#### Exercise data:
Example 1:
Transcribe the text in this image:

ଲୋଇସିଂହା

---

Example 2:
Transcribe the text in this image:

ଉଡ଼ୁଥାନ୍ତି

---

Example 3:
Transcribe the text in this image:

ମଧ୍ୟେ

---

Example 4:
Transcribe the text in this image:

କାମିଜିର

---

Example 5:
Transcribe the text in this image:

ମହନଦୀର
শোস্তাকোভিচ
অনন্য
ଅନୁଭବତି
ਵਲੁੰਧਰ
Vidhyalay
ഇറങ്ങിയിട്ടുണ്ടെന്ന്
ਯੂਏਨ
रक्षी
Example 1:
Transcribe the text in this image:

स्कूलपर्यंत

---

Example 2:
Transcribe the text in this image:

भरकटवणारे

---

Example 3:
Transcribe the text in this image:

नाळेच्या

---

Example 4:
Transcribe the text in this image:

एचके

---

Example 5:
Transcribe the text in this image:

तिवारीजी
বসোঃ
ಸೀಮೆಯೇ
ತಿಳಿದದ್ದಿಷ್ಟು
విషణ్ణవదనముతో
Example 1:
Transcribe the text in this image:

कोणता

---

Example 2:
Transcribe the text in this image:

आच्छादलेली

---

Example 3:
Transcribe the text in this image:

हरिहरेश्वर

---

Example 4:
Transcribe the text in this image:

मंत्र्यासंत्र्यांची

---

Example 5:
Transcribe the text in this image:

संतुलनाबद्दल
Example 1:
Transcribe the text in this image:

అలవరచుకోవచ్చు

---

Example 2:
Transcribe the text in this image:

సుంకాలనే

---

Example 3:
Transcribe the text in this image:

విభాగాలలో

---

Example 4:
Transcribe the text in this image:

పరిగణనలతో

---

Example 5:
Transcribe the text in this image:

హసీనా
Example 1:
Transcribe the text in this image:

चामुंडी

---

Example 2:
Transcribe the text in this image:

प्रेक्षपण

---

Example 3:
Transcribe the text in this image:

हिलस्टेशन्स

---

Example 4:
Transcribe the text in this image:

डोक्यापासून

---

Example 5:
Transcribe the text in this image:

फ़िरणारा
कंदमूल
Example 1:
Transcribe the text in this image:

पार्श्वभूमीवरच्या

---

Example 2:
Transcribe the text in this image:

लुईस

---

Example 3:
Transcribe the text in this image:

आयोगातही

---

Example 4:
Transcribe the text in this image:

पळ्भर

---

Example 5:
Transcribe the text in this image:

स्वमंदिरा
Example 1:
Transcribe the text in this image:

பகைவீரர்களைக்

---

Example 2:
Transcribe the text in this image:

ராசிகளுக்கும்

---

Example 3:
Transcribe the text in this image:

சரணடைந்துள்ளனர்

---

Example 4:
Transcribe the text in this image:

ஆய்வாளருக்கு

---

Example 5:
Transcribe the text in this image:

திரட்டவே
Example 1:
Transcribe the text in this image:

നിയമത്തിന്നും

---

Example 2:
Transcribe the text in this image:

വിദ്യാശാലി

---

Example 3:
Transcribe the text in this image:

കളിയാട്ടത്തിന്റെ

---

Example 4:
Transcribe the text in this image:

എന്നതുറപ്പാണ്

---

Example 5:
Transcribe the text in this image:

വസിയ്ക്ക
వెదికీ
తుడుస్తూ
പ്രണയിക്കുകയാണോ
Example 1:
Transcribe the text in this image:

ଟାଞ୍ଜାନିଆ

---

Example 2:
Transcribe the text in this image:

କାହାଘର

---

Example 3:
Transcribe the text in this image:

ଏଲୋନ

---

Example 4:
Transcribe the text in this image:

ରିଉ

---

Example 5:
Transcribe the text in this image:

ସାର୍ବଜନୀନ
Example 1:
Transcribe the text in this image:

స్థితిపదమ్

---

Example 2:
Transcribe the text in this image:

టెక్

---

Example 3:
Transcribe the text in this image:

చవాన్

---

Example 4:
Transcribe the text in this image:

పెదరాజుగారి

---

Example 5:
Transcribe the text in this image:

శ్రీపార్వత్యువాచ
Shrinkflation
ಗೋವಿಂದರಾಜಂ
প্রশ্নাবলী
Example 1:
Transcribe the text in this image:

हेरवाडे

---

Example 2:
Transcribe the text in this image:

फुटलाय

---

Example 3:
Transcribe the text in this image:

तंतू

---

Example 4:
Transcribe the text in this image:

#### Task brief:
Extract all of the data shown above without alteration.

#### Your solution:
Example 1:
Transcribe the text in this image:

ଲୋଇସିଂହା

---

Example 2:
Transcribe the text in this image:

ଉଡ଼ୁଥାନ୍ତି

---

Example 3:
Transcribe the text in this image:

ମଧ୍ୟେ

---

Example 4:
Transcribe the text in this image:

କାମିଜିର

---

Example 5:
Transcribe the text in this image:

ମହନଦୀର
শোস্তাকোভিচ
অনন্য
ଅନୁଭବତି
ਵਲੁੰਧਰ
Vidhyalay
ഇറങ്ങിയിട്ടുണ്ടെന്ന്
ਯੂਏਨ
रक्षी
Example 1:
Transcribe the text in this image:

स्कूलपर्यंत

---

Example 2:
Transcribe the text in this image:

भरकटवणारे

---

Example 3:
Transcribe the text in this image:

नाळेच्या

---

Example 4:
Transcribe the text in this image:

एचके

---

Example 5:
Transcribe the text in this image:

तिवारीजी
বসোঃ
ಸೀಮೆಯೇ
ತಿಳಿದದ್ದಿಷ್ಟು
విషణ్ణవదనముతో
Example 1:
Transcribe the text in this image:

कोणता

---

Example 2:
Transcribe the text in this image:

आच्छादलेली

---

Example 3:
Transcribe the text in this image:

हरिहरेश्वर

---

Example 4:
Transcribe the text in this image:

मंत्र्यासंत्र्यांची

---

Example 5:
Transcribe the text in this image:

संतुलनाबद्दल
Example 1:
Transcribe the text in this image:

అలవరచుకోవచ్చు

---

Example 2:
Transcribe the text in this image:

సుంకాలనే

---

Example 3:
Transcribe the text in this image:

విభాగాలలో

---

Example 4:
Transcribe the text in this image:

పరిగణనలతో

---

Example 5:
Transcribe the text in this image:

హసీనా
Example 1:
Transcribe the text in this image:

चामुंडी

---

Example 2:
Transcribe the text in this image:

प्रेक्षपण

---

Example 3:
Transcribe the text in this image:

हिलस्टेशन्स

---

Example 4:
Transcribe the text in this image:

डोक्यापासून

---

Example 5:
Transcribe the text in this image:

फ़िरणारा
कंदमूल
Example 1:
Transcribe the text in this image:

पार्श्वभूमीवरच्या

---

Example 2:
Transcribe the text in this image:

लुईस

---

Example 3:
Transcribe the text in this image:

आयोगातही

---

Example 4:
Transcribe the text in this image:

पळ्भर

---

Example 5:
Transcribe the text in this image:

स्वमंदिरा
Example 1:
Transcribe the text in this image:

பகைவீரர்களைக்

---

Example 2:
Transcribe the text in this image:

ராசிகளுக்கும்

---

Example 3:
Transcribe the text in this image:

சரணடைந்துள்ளனர்

---

Example 4:
Transcribe the text in this image:

ஆய்வாளருக்கு

---

Example 5:
Transcribe the text in this image:

திரட்டவே
Example 1:
Transcribe the text in this image:

നിയമത്തിന്നും

---

Example 2:
Transcribe the text in this image:

വിദ്യാശാലി

---

Example 3:
Transcribe the text in this image:

കളിയാട്ടത്തിന്റെ

---

Example 4:
Transcribe the text in this image:

എന്നതുറപ്പാണ്

---

Example 5:
Transcribe the text in this image:

വസിയ്ക്ക
వెదికీ
తుడుస్తూ
പ്രണയിക്കുകയാണോ
Example 1:
Transcribe the text in this image:

ଟାଞ୍ଜାନିଆ

---

Example 2:
Transcribe the text in this image:

କାହାଘର

---

Example 3:
Transcribe the text in this image:

ଏଲୋନ

---

Example 4:
Transcribe the text in this image:

ରିଉ

---

Example 5:
Transcribe the text in this image:

ସାର୍ବଜନୀନ
Example 1:
Transcribe the text in this image:

స్థితిపదమ్

---

Example 2:
Transcribe the text in this image:

టెక్

---

Example 3:
Transcribe the text in this image:

చవాన్

---

Example 4:
Transcribe the text in this image:

పెదరాజుగారి

---

Example 5:
Transcribe the text in this image:

శ్రీపార్వత్యువాచ
Shrinkflation
ಗೋವಿಂದರಾಜಂ
প্রশ্নাবলী
Example 1:
Transcribe the text in this image:

हेरवाडे

---

Example 2:
Transcribe the text in this image:

फुटलाय

---

Example 3:
Transcribe the text in this image:

तंतू

---

Example 4:
Transcribe the text in this image:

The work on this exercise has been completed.